1. In an ideal world physical therapy would be provided in accord with clinical need. Overall limits would be set collaboratively by patients and providers within the resource pool that was available for care.

2. A quantitatively defined benefit unrelated to clinical need - like 60 days per condition - is driven by the dynamics of the health care system, not by a clinical or ethical vision of the best possible design.

3. In these circumstances, physical therapy poses a zone of potential ethical conflict, in which an "irresistible force" (patient desire for a beneficial service) meets an "immovable object" (a benefit defined by the calendar).

4. The EAG recommended a framework of values - particularly educative communication, consistent benefit administration, administrative simplicity, and enlisting members and providers in co-management of the benefit - that it believed could reduce ethical conflict about PT.

5. The EAG commended the Functional Therapy team for the ways it encourages members and their physical therapy providers to plan for a transition to self care whenever possible or to seek alternative funding sources when extended physical therapy will be beneficial.
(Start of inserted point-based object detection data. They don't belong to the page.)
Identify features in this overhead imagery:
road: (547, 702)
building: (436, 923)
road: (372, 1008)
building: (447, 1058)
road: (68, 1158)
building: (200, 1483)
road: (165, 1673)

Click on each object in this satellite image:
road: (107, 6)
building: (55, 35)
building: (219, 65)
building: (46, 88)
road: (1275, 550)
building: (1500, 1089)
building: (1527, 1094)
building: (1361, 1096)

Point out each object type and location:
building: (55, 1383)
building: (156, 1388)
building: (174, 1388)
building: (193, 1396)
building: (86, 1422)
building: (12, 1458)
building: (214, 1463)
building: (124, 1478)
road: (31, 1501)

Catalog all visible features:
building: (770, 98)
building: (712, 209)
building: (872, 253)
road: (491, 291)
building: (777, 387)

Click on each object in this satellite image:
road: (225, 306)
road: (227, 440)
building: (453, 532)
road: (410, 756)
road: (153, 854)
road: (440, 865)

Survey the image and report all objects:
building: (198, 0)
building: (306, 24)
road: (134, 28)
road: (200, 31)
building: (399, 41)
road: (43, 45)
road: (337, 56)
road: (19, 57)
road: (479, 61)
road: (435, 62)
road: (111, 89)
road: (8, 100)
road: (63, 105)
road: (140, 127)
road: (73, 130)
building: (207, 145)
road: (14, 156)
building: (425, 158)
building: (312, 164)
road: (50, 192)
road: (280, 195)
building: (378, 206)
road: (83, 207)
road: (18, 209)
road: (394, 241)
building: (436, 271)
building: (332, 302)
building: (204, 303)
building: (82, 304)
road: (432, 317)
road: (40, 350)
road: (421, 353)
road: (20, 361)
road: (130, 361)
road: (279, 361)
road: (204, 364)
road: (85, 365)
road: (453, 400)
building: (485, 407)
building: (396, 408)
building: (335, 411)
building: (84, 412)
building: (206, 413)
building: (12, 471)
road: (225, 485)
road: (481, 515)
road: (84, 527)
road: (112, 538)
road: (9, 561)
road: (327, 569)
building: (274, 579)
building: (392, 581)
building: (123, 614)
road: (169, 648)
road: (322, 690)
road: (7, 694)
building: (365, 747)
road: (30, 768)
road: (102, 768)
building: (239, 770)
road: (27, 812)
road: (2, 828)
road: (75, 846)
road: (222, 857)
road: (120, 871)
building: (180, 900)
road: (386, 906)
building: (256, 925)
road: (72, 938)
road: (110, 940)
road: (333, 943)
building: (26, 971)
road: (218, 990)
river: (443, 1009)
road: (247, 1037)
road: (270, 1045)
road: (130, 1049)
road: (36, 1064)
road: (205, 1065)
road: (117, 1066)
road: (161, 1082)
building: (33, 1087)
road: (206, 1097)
6. Given the inevitable complexities in provision of a service used by so many members, the EAG supported the possibility of making benefit exceptions. It recommended three key values for any benefit exception process: exceptions should be a) important for the HPHC mission of "improving the health of the people we serve," b) guided by explicit clinical criteria, and, c) consistent with prudent management of HPHC's financial resources. When the clinical criteria are clear enough, as occurs with the Alternative Benefit Equivalent (see 2C on page 7), "exceptions" can be transformed into explicit policy about how the benefit is applied, which enhances predictability and understandability.

Action steps

Jim Sabin will meet with members of the Benefits Administration, Functional Therapy and Member Services areas to work on making the framework of values maximally useful to and integrated with HPHC operations.